Kinetics of the tingible body macrophage response in mouse germinal center development and its depression with age

Although tingible body macrophages (TBM) have been recognized in germinal centers for over 100 years, their role in the germinal center response is not clear. In this study, the kinetics of the TBM response was quantitatively assessed and correlated with the kinetics of germinal center development in young mice. The TBM response in old mice (which have an age-related depression of germinal center development; Szakal et al., 1990) was analyzed for comparison. Young and old immune mice were challenged with human serum albumin and 0, 1, 3, 5, 7, 10, and 14 days later the popliteal and axillary lymph nodes were evaluated. Germinal centers were localized histochemically in alternate serial sections using horseradish peroxidase conjugated peanut agglutinin.

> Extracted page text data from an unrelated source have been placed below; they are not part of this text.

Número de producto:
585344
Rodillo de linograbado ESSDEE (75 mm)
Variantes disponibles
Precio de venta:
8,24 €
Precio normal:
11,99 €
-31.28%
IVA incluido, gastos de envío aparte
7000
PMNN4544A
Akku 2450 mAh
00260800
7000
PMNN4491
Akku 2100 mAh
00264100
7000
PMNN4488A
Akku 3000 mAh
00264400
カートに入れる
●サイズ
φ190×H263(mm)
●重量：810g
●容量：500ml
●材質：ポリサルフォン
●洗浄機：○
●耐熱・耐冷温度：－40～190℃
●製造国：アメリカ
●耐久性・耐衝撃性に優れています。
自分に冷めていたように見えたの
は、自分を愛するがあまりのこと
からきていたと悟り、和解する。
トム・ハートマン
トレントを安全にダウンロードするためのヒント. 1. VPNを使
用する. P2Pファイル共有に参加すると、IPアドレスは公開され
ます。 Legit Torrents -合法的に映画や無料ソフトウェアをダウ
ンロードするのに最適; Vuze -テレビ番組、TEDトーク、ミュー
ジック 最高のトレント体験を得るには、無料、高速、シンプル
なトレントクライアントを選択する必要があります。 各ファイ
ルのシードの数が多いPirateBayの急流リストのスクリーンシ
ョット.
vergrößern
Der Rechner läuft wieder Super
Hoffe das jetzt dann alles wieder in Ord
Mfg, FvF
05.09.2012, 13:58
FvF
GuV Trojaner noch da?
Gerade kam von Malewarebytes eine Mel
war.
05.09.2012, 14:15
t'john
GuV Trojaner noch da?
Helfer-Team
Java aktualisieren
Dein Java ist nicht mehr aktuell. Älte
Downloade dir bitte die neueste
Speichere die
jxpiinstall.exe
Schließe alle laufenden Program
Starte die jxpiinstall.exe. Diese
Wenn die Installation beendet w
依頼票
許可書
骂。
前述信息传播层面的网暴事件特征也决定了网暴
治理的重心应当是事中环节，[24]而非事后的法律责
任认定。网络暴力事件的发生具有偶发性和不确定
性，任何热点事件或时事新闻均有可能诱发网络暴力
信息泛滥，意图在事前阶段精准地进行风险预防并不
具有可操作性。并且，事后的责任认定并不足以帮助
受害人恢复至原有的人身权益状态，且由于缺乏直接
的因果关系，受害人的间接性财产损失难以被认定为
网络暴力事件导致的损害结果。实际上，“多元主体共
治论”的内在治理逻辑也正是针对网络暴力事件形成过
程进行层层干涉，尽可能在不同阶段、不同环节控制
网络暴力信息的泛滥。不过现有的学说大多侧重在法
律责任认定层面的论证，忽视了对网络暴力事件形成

TBM numbers were determined per germinal center on adjacent sections by the presence of tingible bodies or histochemically by using the monoclonal antibody Mac-2. Analysis of lymph nodes from young mice showed that TBM numbers decreased with the dissociation of preexisting germinal centers. TBM reappeared 5 days after challenge and the TBM kinetics paralleled the increase in size of de novo germinal centers. In fact, a constant ratio of one TBM to every 350-450 B cells was maintained from day 5 to day 10. In old lymph nodes, TBM were generally absent throughout germinal center development. The lack of TBM prior to germinal center development and their absence in aged mice are inconsistent with the concept that TBM are required for the induction of the germinal center reaction. However, the data are consistent with a role for TBM in regulating the magnitude of the germinal center reaction.